In un’intervista a Stefano Pugliese, co-fondatore del marchio, siamo stati in grado di scoprire di più su di questo progetto e sul suo approccio alla sostenibilità ambientale.

Es por esto que he decidido contarles de una marca que conocí hace pocos meses pero y que me sorprendió positivamente, su nombre es Àlea Project y está enfocada en el sector masculino (lo sé ya era hora de pensar también en ellos) tiene un estilo retro – futurista diseñado para lo que ellos llaman “rebel with consciousness”, ya que su nombre proviene del latín àlea que significa afrontar los riesgos.

En una entrevista con Stefano Pugliese cofundador de la marca, pudimos descubrir más de ella y su enfoque hacia la sostenibilidad ambiental.

I loro top wear sono stati realizzati in cotone organico al 100% con certificazione GOTS (Global Organic Textile Standard), invece i pantaloni provengono da deadstock che è stato recuperato e modificato tramite stampa a emissioni zero, sono realizzate con una stampante di ultima generazione che non prevede perdite d’inchiostro in eccesso, quindi utilizza soltanto l’inchiostro necessario a finire il capo.
Il prodotto è già attraente da un punto di vista sostenibile, ma ciò che mi ha colpito di più è stata la trasparenza con cui i dati dei suoi processi mi sono stati consegnati, insieme a quelli dei suoi fornitori, per verificare le informazioni provvista da loro. Ecco perché volevo menzionare questo marchio come particolarmente sostenibile.
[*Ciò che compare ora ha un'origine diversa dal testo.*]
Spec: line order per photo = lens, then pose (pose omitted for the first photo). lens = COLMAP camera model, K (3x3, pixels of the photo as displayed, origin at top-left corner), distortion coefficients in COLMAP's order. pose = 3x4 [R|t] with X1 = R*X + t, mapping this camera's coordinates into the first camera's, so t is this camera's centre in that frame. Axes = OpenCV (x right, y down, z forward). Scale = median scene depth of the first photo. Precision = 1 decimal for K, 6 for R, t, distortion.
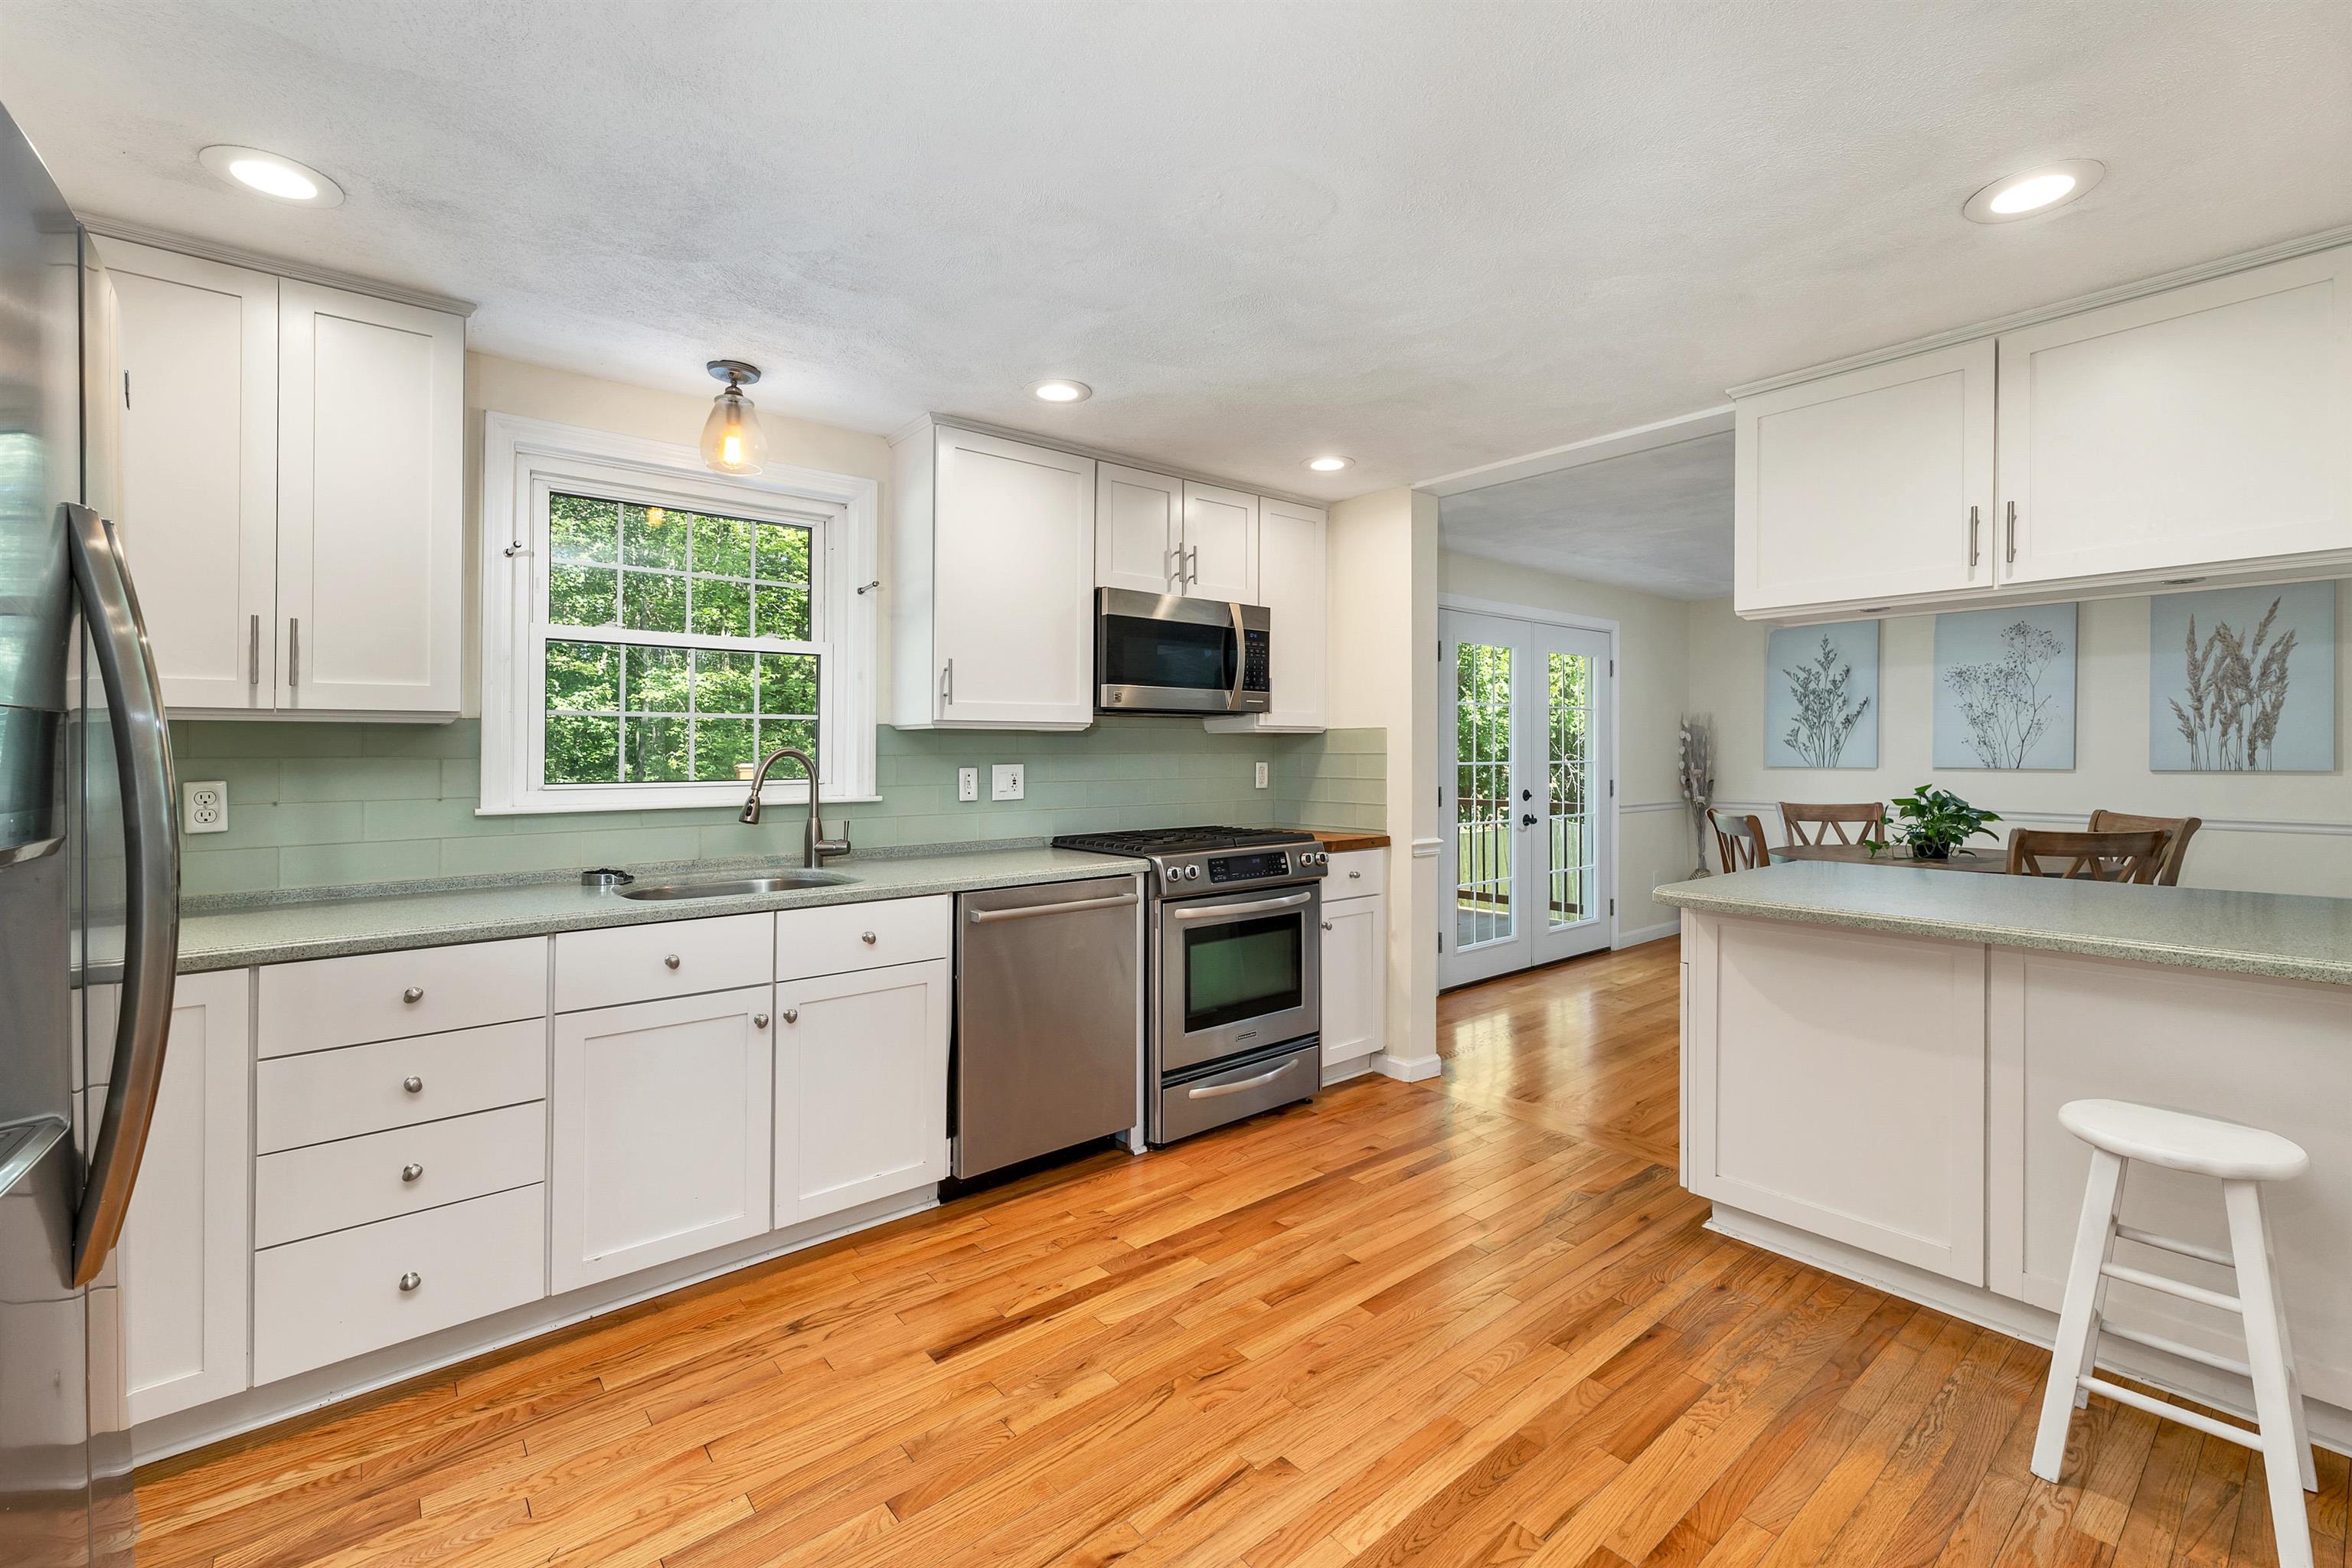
lens RADIAL K [[999.2, 0, 1139.3], [0, 999.2, 764.8], [0, 0, 1]] dist [0.002292, -0.001422]
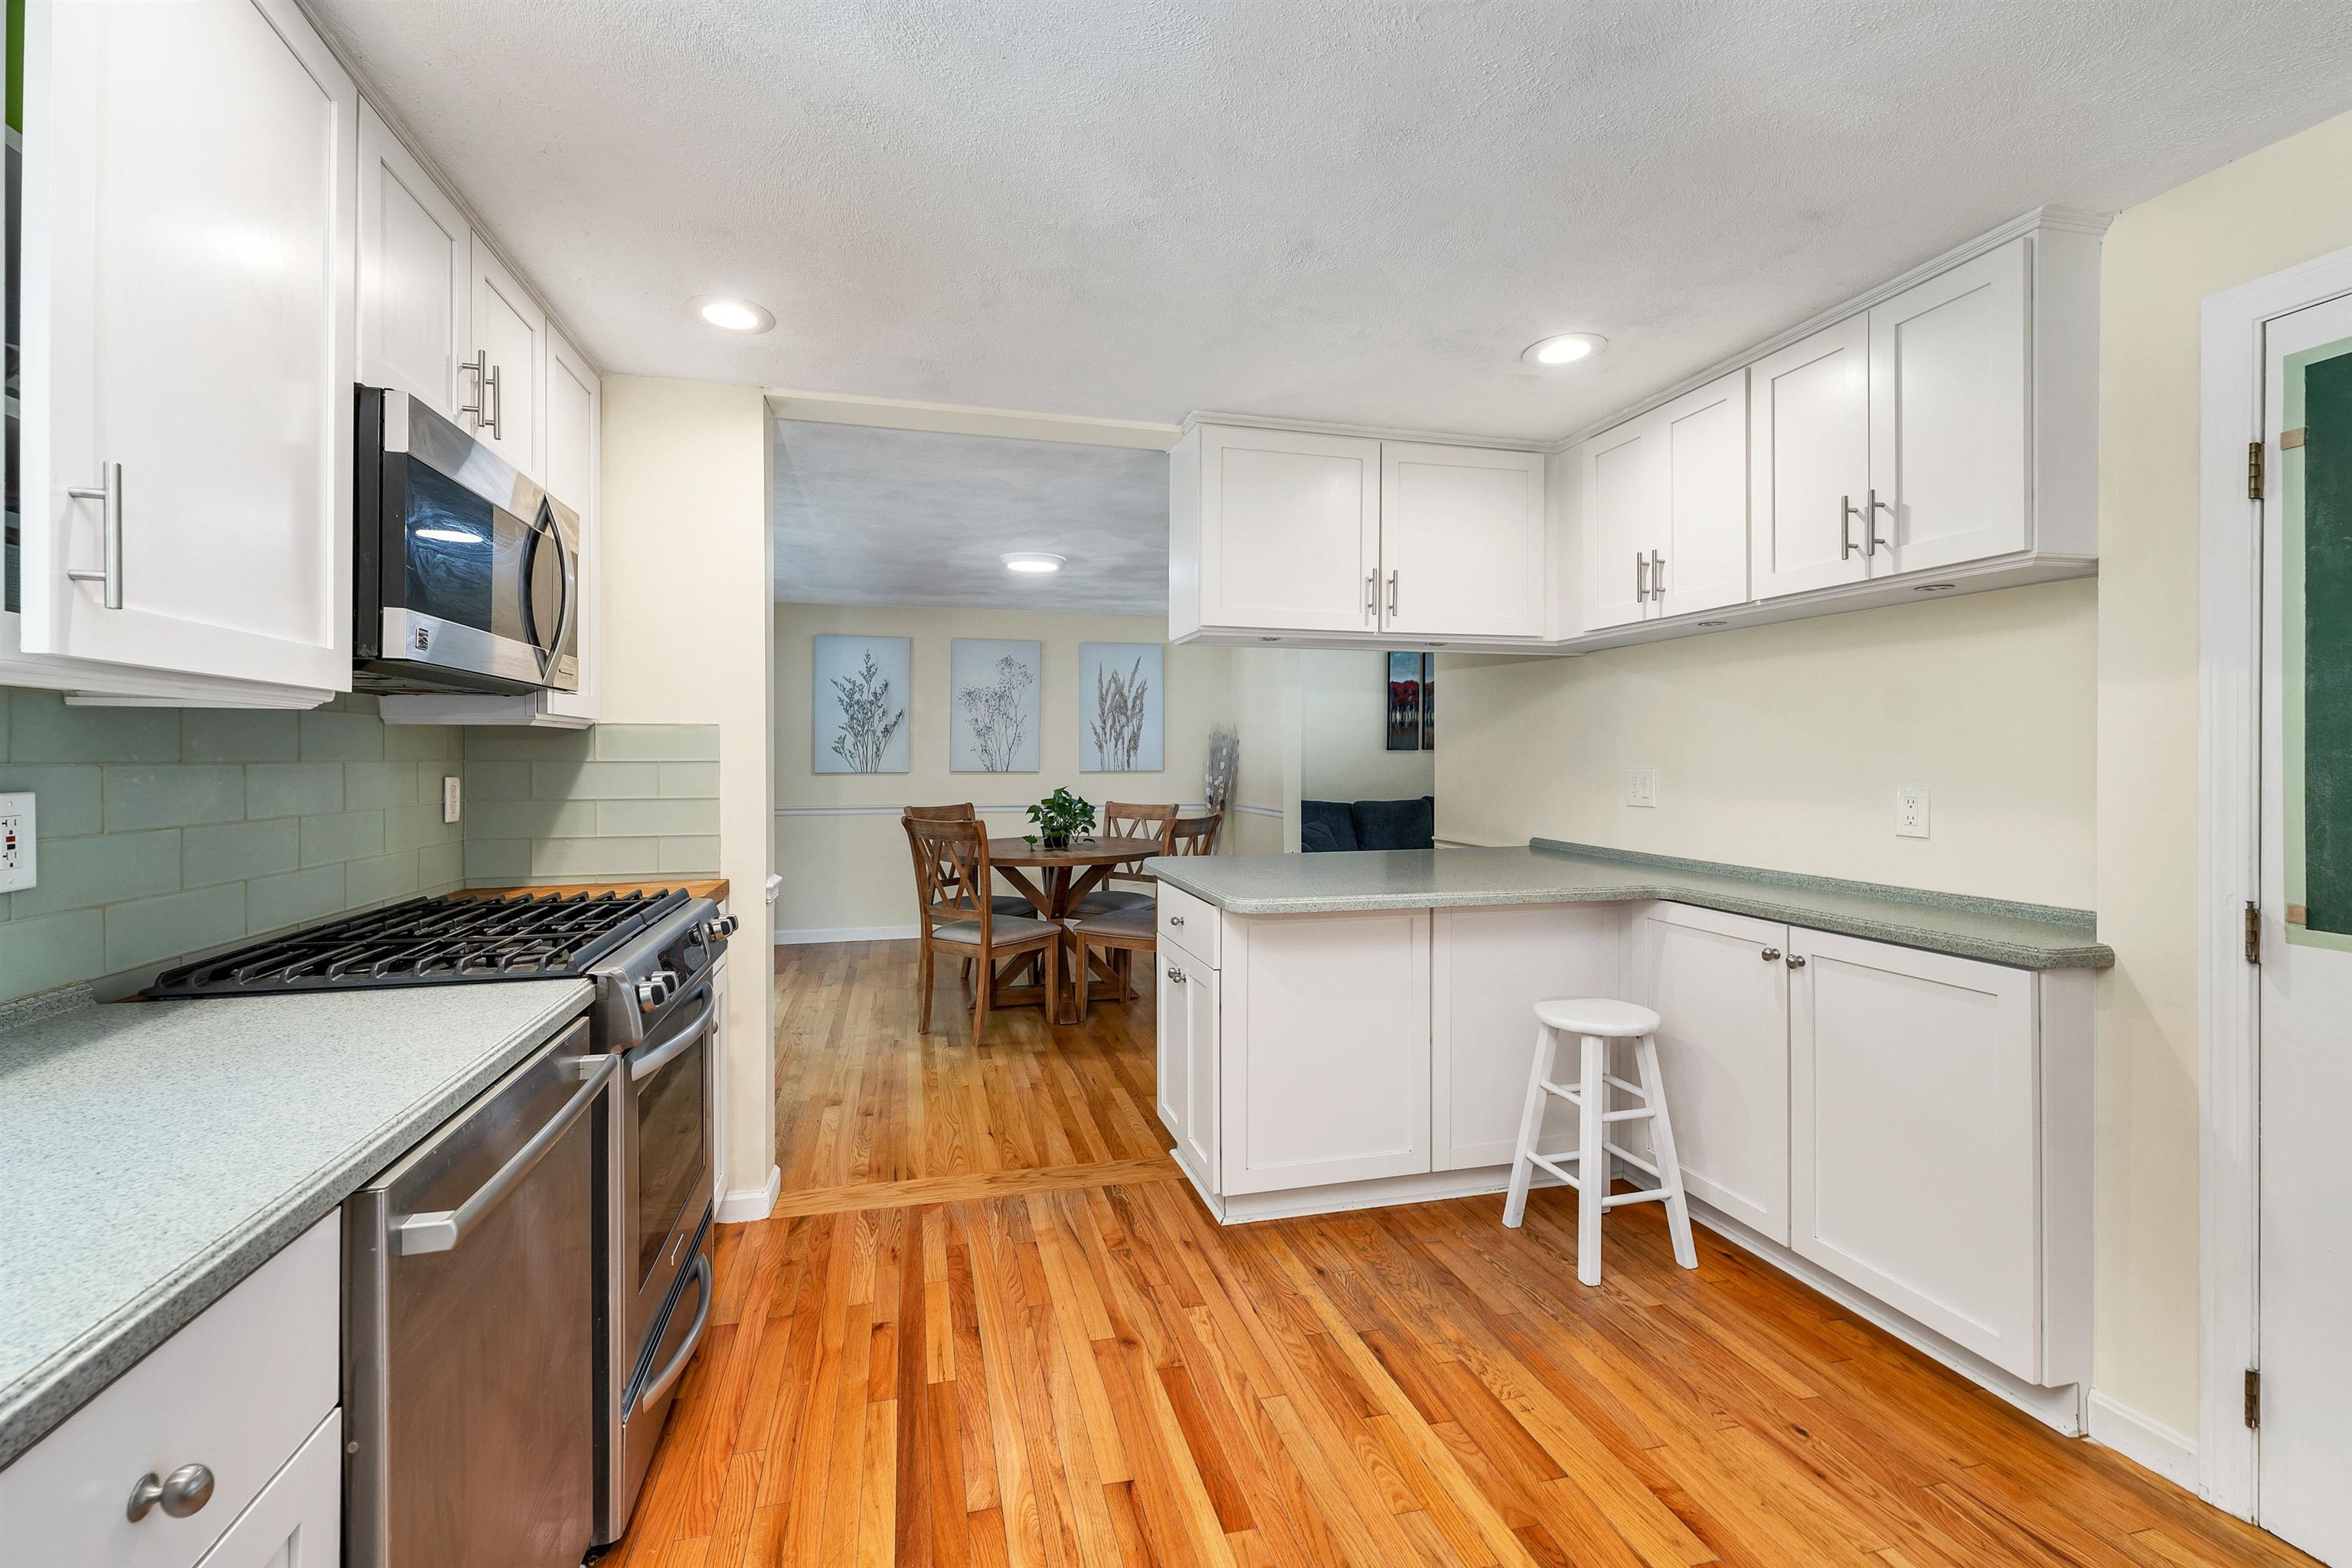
lens RADIAL K [[999.2, 0, 1180.5], [0, 999.2, 763.4], [0, 0, 1]] dist [0.002292, -0.001422]
pose [[0.409999, -0.004996, 0.912072, -0.311591], [0.014124, 0.999900, -0.000872, -0.005146], [-0.911977, 0.013240, 0.410029, 0.514331]]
Sus prendas top wear fueron elaboradas en 100 % algodón orgánico con certificación GOTS (Global Organic Textile Standard), los pantalones provienen de deadstock que viene recuperado y modificado mediante estampación a emisión cero, puesto que usan una estampadora inkjet de última generación que prevee perdidas o desperdicios en exceso permitiendo hacer uso del total porcentaje del producto. El producto es ya atractivo desde el punto de vista sostenible, pero lo que más me impacto fue la transparencia con la que se me hizo entrega de los datos de sus procesos junto al de sus proveedores para verificar la información proporcionada. Es por eso que quise mencionar a esta marca como especialmente sostenible.
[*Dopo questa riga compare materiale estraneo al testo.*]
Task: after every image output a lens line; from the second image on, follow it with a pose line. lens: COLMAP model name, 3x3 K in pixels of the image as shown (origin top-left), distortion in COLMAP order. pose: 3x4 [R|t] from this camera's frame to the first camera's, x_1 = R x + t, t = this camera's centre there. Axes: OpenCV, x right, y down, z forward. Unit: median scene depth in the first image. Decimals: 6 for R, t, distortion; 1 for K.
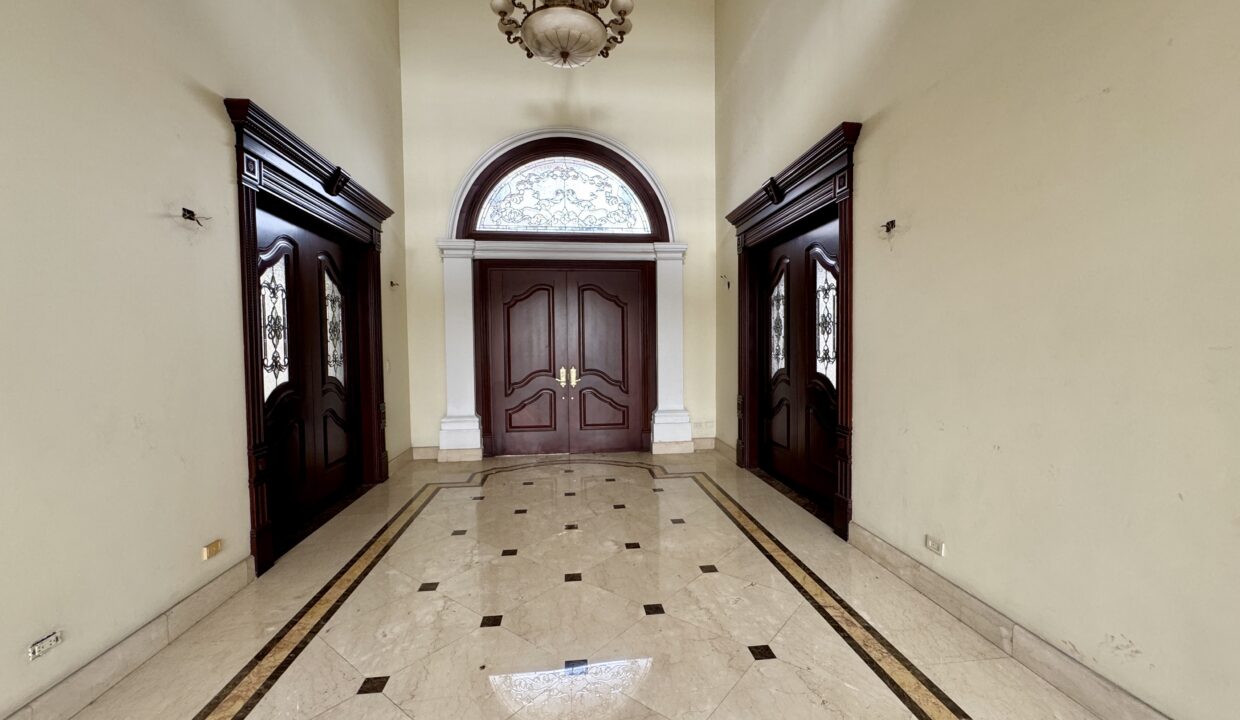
lens RADIAL K [[497.8, 0, 623.2], [0, 497.8, 361.4], [0, 0, 1]] dist [-0.002961, 0.000016]
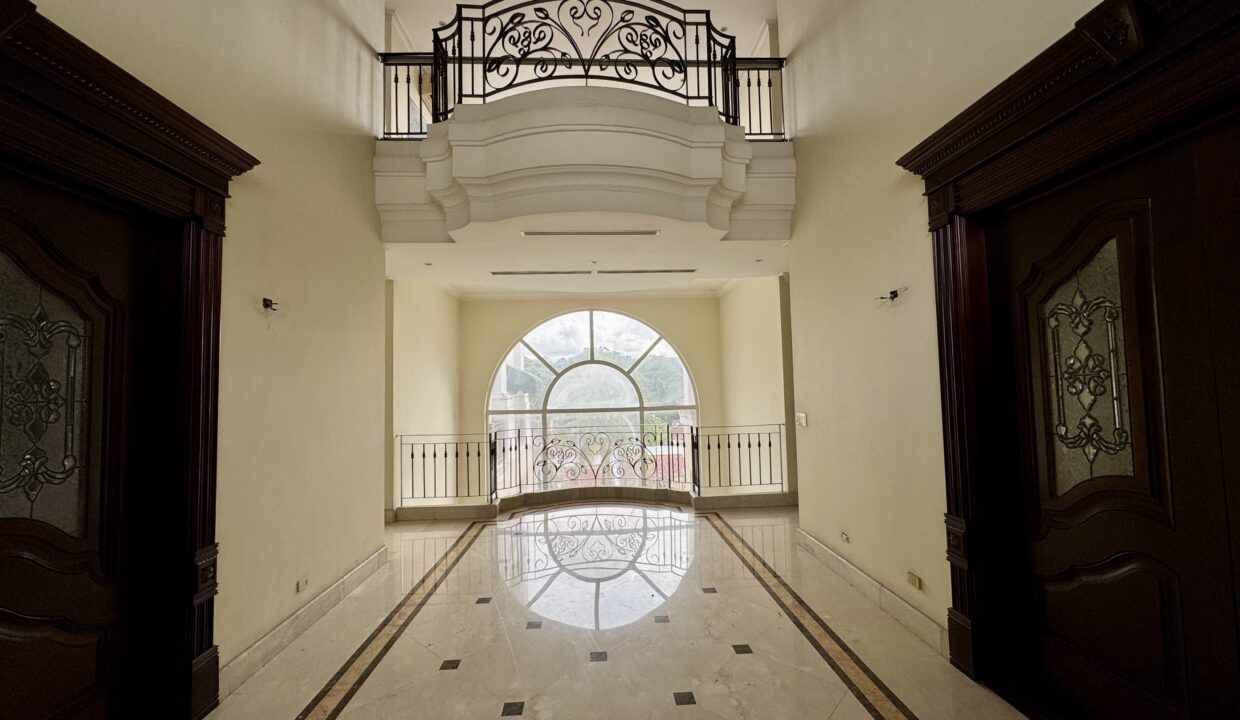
lens RADIAL K [[497.8, 0, 618.9], [0, 497.8, 360.7], [0, 0, 1]] dist [-0.002961, 0.000016]
pose [[-0.997058, 0.039025, 0.065978, -0.222561], [0.038293, 0.999191, -0.012314, -0.119074], [-0.066405, -0.009752, -0.997745, 1.939104]]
Ci ha anche raccontato “Per le prossime collezioni stiamo cercando di sperimentare e realizzare nuove tecniche per rendere concretamente sostenibili i nostri capi. Anche per questo abbiamo appena preso parte a The European Social Innovation Competition, che ci permetterebbe il completo upcycling delle fibre plastiche poliuretaniche e poliacriliche. Oggi queste sostanze sono riciclate massimo al 70% e principalmente impiegate nel settore della tappezzeria per interni. Noi, con il supporto tecnologico di fornitori partner e il forte knowhow sui tessuti di Vincenzo (il designer), riusciremo a riciclare il 100% di queste fibre, fino a realizzare prodotti di maglieria interamente provenienti dai rifiuti plastici presenti nell’ambiente.”

Uno degli obiettivi del marchio è quello di far parte della vera sostenibilità, o rimuovendo qualcosa che esiste già sotto forma di rifiuti dall’ambiente per dargli una seconda vita o dando una seconda possibilità a qualcosa che potrebbe essere scartato.

Comento también “Para las próximas colecciones intentamos experimentar y crear nuevas técnicas para hacer que nuestras prendas sean concretamente sostenibles. Esta es una de las razones por las que nos hemos hecho parte de The European Social Innovation Competition, que nos permitiría el reciclaje completo de las fibras plásticas de poliuretano y poliacrílico. Hoy en día estas sustancias se reciclan hasta un 70% y se utilizan principalmente en el sector de la tapicería interior. Con el apoyo tecnológico de los proveedores asociados y el sólido conocimiento de los tejidos de Vincenzo (el diseñador), podremos reciclar el 100% de estas fibras, para crear productos de prendas de punto enteramente a partir de residuos plásticos presentes en el medio ambiente.”

Una de los objetivos de la marca es ser parte de la verdadera sostenibilidad, sea quitando del ambiente algo que ya existe en forma de residuo para darle una segunda vida o dándole una segunda posibilidad a algo que podría ir desechado.